* _YOUR TASK_: Find each line in the data below that has the word "HDMi", and copy those lines out.

======

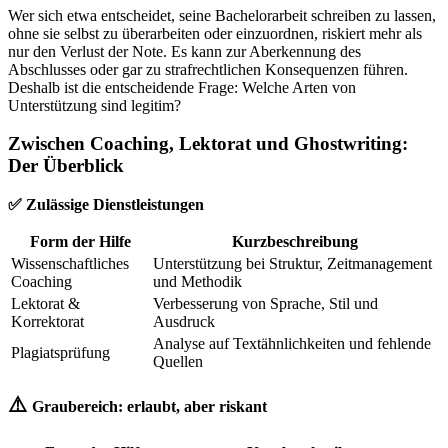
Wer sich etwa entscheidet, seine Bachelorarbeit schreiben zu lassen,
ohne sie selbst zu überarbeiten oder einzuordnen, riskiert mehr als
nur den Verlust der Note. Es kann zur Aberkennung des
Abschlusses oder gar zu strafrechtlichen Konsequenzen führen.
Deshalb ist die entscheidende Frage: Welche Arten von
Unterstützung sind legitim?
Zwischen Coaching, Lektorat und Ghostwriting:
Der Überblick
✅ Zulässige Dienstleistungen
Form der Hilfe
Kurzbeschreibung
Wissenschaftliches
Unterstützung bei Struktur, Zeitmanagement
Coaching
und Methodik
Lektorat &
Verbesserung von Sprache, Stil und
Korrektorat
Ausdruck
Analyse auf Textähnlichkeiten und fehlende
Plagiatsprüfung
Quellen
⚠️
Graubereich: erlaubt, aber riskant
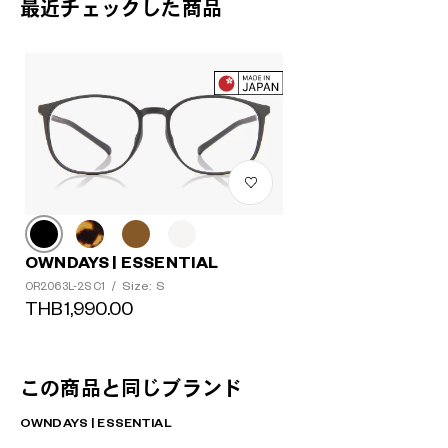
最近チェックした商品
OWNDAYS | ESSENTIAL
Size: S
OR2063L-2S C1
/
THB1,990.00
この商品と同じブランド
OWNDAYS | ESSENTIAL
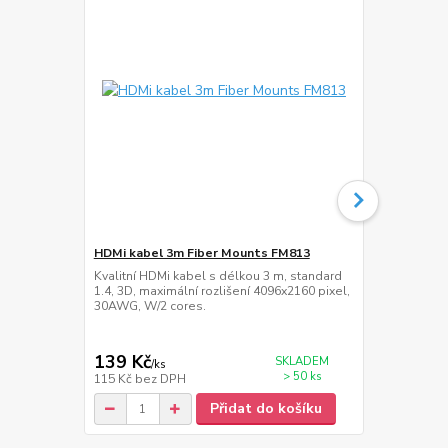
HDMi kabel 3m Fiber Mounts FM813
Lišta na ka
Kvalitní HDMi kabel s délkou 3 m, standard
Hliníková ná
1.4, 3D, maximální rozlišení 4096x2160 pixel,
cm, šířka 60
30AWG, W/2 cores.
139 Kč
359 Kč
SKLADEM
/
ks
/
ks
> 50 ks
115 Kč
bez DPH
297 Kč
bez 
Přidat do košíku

======

* _SOLVED PROBLEM_:
HDMi kabel 3m Fiber Mounts FM813
Kvalitní HDMi kabel s délkou 3 m, standard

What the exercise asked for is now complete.